Da la impresión de que la playa es el hábitat natural del hombre, pero eso no es cierto. Sabemos, sí, que en algún lugar anterior de la línea evolutiva la vida, surgida en aquella electrizante sopa primordial de aminoácidos, esta abandonó el agua y colonizó la tierra (es decir, estuvo en la playa) en forma de algún tipo de anfibio raro, pero también sabemos que el hombre como tal inició su andadura (nunca mejor dicho) en las sabanas etíopes, cuando un simio espabilado se bajó de un árbol y comenzó a caminar erguido.
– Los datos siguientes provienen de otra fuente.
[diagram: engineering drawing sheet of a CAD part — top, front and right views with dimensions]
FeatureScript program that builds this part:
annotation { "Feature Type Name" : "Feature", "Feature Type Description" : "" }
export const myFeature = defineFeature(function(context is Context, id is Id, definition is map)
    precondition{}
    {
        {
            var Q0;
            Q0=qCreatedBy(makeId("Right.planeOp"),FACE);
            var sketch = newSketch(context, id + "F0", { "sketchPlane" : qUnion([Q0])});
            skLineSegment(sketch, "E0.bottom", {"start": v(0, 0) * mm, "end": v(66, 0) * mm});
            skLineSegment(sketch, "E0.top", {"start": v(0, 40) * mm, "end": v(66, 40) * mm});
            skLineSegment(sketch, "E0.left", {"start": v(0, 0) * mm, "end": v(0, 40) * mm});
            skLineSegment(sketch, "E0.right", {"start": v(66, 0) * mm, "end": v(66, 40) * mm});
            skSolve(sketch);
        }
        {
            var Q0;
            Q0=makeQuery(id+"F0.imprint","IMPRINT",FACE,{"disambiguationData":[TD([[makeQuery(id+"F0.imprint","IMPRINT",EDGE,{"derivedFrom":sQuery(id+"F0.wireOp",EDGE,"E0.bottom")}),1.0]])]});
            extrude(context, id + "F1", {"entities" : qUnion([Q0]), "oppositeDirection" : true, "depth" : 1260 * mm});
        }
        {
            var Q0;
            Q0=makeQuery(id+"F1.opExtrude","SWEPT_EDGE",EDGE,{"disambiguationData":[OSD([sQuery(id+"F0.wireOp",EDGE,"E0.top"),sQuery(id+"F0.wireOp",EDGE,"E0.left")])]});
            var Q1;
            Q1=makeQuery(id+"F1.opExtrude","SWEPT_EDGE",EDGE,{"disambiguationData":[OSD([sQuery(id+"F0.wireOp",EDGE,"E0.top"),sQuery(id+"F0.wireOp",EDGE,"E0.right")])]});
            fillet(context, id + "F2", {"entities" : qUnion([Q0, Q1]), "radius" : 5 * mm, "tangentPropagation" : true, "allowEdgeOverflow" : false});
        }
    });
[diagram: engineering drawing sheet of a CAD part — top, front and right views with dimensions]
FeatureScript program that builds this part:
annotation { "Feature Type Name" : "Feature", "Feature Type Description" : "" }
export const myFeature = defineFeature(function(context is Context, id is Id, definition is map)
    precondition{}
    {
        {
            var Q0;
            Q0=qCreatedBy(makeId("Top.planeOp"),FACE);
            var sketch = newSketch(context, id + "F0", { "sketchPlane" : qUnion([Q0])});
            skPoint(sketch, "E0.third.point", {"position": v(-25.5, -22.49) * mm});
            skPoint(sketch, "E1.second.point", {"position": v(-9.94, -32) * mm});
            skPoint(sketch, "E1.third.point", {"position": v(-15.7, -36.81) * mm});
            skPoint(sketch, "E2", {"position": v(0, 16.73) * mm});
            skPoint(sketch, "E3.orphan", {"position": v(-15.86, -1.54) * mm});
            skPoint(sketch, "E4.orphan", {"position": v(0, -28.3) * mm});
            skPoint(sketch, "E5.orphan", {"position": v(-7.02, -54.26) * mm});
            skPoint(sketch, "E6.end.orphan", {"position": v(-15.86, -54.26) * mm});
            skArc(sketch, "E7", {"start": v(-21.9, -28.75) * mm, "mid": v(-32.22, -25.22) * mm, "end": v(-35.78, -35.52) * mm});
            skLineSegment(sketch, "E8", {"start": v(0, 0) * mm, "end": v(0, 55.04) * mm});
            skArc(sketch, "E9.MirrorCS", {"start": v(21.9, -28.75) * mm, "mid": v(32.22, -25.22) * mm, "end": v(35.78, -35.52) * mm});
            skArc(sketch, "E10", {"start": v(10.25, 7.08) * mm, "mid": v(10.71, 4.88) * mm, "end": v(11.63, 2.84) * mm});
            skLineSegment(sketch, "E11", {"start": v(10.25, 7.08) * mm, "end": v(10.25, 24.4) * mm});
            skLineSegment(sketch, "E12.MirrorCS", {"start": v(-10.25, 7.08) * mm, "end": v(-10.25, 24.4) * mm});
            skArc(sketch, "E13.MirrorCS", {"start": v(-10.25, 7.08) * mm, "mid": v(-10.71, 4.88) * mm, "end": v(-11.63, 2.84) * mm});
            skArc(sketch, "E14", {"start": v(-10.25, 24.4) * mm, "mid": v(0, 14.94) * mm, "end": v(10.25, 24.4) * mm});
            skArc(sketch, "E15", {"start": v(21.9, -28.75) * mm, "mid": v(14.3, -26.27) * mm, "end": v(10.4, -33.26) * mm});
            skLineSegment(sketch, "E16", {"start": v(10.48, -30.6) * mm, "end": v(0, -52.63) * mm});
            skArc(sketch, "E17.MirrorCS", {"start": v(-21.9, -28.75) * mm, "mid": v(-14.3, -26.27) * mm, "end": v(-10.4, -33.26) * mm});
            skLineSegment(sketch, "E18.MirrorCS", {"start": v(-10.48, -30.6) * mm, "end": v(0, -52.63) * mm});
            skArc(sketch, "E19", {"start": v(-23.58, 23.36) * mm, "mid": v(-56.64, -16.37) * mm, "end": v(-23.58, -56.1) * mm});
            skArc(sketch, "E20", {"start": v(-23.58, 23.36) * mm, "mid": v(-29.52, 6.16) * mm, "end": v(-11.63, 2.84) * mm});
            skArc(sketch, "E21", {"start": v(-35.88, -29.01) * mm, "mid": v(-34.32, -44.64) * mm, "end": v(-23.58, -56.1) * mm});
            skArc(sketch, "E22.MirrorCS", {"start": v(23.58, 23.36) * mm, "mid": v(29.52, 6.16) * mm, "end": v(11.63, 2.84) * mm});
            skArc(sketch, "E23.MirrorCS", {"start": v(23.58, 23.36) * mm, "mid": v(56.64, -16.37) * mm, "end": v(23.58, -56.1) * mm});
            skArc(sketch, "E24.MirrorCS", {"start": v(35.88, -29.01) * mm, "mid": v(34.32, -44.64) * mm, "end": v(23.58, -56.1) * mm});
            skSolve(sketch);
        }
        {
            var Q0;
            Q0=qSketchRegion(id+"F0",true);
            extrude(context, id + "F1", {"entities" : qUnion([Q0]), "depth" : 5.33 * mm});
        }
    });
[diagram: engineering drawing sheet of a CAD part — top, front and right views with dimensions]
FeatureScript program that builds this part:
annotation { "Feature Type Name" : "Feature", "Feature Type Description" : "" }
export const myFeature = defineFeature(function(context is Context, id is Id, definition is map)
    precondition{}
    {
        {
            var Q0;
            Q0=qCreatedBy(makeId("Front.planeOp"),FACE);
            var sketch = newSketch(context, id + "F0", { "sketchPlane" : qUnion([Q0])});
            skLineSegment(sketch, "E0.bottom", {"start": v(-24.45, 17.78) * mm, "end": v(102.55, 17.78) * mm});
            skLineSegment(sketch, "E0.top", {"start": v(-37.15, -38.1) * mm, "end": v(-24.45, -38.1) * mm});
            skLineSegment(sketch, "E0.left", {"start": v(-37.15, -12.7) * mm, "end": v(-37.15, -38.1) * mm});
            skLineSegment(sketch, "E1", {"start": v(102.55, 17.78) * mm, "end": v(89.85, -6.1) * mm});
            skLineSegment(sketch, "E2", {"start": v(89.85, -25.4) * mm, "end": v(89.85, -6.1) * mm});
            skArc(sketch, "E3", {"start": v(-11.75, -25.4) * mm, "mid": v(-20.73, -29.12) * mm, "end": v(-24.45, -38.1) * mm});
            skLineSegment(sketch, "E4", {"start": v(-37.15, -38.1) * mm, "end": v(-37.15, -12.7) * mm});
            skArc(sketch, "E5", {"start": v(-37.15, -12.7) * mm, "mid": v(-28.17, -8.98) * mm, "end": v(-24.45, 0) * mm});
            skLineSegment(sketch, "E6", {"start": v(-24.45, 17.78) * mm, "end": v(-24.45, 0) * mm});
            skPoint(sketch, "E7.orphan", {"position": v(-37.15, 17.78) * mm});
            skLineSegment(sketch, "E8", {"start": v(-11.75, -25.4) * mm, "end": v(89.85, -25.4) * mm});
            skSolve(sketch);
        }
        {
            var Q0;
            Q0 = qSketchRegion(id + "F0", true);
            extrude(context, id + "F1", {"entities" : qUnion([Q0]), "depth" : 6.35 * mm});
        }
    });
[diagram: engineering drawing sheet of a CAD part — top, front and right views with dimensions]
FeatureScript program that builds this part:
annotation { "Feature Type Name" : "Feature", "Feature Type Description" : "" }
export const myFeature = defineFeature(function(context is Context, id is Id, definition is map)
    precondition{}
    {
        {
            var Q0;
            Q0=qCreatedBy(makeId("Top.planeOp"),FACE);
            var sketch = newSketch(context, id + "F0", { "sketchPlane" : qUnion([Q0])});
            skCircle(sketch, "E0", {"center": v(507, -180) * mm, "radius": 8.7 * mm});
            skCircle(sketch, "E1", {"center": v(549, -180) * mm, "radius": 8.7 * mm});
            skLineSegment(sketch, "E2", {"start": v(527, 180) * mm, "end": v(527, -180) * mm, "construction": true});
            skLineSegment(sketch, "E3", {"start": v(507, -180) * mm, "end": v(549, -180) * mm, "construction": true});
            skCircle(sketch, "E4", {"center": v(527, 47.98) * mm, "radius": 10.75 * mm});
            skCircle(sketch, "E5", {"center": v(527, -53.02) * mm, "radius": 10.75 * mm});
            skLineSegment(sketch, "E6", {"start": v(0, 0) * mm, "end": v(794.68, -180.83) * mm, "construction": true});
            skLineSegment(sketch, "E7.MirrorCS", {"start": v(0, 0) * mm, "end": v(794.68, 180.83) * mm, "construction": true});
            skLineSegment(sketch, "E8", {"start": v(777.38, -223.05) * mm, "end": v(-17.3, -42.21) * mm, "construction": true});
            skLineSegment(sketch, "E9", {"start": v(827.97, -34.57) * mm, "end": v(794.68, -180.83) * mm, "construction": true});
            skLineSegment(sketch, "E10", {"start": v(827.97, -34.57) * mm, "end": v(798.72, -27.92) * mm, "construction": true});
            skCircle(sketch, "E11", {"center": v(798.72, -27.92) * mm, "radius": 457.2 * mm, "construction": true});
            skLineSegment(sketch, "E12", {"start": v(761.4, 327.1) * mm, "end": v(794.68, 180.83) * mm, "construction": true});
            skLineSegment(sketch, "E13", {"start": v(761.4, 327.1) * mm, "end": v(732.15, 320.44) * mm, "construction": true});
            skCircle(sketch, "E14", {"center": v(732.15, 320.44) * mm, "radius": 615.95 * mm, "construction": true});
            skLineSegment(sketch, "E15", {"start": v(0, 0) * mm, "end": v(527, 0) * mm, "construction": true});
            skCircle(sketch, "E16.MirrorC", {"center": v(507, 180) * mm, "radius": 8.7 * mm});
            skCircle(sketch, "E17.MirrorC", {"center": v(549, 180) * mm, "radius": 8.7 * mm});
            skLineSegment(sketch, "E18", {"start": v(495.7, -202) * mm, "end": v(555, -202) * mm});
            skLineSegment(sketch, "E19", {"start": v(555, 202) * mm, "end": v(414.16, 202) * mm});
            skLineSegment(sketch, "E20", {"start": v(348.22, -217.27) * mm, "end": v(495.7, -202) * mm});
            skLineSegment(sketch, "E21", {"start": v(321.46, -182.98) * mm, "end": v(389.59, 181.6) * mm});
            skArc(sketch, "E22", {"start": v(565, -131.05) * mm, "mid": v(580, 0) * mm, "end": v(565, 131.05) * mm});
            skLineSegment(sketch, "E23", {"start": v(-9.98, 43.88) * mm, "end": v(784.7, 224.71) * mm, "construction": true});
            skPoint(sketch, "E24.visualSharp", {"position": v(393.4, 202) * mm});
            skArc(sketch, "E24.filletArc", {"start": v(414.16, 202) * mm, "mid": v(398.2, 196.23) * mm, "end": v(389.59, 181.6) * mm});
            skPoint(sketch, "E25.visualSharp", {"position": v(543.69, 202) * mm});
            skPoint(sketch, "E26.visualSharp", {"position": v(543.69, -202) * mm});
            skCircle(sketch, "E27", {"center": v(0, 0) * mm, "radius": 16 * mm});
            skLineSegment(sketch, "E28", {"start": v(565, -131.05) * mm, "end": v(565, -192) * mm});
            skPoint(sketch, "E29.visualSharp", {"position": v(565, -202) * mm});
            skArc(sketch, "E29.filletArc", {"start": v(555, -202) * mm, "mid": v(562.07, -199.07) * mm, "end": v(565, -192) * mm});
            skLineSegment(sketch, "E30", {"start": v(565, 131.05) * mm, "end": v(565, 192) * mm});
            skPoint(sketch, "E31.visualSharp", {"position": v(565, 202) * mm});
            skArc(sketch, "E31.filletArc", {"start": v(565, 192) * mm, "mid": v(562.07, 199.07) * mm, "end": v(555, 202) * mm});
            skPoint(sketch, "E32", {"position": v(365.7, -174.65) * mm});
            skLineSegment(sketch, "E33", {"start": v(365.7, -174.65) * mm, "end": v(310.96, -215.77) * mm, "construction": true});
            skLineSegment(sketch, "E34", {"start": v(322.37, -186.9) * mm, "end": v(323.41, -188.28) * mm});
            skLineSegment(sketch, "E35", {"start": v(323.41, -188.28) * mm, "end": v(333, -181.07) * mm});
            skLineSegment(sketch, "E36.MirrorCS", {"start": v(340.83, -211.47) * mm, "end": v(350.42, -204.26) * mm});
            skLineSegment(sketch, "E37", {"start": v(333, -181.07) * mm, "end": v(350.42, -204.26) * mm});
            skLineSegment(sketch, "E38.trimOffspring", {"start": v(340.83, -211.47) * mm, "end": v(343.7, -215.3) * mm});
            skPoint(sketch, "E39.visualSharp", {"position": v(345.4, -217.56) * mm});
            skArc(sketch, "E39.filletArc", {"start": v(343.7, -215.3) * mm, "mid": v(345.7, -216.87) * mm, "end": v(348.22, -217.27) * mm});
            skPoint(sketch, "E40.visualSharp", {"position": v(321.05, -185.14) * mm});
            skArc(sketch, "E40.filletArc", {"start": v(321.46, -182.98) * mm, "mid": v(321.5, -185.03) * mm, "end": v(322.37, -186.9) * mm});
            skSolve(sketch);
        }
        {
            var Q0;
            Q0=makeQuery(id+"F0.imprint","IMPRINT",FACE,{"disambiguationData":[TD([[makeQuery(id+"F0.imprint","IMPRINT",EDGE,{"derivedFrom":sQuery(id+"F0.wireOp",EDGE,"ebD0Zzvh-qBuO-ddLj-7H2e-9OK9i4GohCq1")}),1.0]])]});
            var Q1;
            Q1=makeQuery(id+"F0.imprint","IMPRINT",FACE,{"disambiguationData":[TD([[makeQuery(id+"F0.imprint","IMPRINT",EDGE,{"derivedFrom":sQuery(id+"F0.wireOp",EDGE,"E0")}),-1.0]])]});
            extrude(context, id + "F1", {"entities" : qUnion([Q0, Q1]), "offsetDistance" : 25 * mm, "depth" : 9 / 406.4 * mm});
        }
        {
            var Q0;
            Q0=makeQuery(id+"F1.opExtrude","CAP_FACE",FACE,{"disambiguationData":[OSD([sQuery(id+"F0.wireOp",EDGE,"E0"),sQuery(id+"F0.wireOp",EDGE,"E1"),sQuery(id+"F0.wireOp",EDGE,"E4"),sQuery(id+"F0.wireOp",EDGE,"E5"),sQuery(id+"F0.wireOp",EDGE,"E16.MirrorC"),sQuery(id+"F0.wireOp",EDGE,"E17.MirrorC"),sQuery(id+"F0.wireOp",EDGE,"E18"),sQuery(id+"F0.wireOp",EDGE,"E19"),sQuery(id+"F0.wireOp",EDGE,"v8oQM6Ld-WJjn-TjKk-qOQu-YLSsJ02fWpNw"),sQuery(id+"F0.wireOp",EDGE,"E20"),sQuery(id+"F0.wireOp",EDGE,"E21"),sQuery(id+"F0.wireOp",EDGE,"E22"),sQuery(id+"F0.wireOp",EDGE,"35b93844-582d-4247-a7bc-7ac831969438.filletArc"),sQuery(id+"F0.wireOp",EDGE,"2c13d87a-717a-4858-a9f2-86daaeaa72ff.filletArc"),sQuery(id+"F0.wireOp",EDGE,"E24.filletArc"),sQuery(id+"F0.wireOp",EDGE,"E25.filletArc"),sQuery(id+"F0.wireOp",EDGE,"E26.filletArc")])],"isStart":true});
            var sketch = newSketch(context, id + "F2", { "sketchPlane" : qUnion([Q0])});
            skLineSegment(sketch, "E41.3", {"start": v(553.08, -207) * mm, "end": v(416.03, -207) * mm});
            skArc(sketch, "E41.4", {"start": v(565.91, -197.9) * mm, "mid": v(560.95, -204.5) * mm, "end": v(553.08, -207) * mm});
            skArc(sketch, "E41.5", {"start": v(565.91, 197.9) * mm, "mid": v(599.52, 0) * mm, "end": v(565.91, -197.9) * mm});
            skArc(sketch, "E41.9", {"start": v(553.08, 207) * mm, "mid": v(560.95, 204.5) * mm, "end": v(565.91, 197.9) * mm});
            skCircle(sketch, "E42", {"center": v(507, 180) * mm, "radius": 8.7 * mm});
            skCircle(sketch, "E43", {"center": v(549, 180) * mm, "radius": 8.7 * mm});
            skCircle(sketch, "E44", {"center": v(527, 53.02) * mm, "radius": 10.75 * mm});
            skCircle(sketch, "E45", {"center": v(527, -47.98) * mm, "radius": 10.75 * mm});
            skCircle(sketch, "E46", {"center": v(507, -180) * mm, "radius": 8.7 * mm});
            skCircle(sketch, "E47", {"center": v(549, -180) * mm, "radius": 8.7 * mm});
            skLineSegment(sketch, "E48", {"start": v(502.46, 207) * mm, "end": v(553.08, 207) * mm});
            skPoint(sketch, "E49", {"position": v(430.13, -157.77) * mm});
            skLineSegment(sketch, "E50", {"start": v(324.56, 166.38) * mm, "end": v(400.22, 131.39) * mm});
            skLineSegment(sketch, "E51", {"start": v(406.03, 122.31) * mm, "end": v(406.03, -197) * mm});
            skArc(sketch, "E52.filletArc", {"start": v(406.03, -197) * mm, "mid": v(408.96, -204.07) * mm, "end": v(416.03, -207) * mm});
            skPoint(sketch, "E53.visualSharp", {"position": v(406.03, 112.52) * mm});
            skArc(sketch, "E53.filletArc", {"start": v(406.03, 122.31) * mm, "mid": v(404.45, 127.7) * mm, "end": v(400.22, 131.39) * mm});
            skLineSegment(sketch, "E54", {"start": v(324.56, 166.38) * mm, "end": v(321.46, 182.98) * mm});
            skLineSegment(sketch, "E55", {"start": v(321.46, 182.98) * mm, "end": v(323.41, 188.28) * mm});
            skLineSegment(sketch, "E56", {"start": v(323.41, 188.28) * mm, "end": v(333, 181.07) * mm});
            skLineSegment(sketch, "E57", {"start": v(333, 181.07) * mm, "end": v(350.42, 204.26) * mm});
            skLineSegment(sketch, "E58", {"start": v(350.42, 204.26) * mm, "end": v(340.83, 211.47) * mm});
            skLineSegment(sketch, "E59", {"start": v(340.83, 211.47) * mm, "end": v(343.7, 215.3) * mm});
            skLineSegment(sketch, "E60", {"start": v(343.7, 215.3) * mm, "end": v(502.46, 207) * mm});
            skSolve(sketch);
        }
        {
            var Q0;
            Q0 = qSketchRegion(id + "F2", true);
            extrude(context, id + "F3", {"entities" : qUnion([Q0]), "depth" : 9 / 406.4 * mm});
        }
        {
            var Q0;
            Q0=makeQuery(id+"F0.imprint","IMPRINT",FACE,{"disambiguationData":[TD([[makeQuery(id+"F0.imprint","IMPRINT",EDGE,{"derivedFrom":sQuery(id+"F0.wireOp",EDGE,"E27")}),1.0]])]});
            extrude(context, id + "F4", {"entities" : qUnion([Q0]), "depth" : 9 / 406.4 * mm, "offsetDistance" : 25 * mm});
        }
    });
Poco después ese simio empezaría a utilizar herramientas y, un poco más tarde (en tiempo geológico) crearía Facebook, que, últimamente, es donde se deja testimonio, foto mediante, de que uno ha estado tostándose al sol al borde de la mar salada.

Anfibios extraños sigue habiendo a la orilla del mar, sobre todo de algunos, y no me refiero solo a la abuela con los filetes empanados en papel de plata, o a los culturistas de bronce más quemados que una rueda, o a los repelentes niños subacuáticos, sino a esos como yo que tercamente volvemos a la playa año tras año sin saber por qué, por puro gregarismo, a ver si le acabamos de coger el gusto como la gente de bien (la playa es una moda eterna). Los que padecen vértigo suelen salir del paso diciendo que en realidad no es que sientan miedo, sino una extraña atracción que les hace desear precipitarse en el vacío. Esa misma atracción suicida la sentimos los anfibios raros, que  no acabamos de encontrarnos a gusto en la playa a no ser que sople algo de viento, estemos bien sequitos bajo las dos sombrillas con un tinto de verano en la mano. O follando de noche en la arena, como los simios espabilados.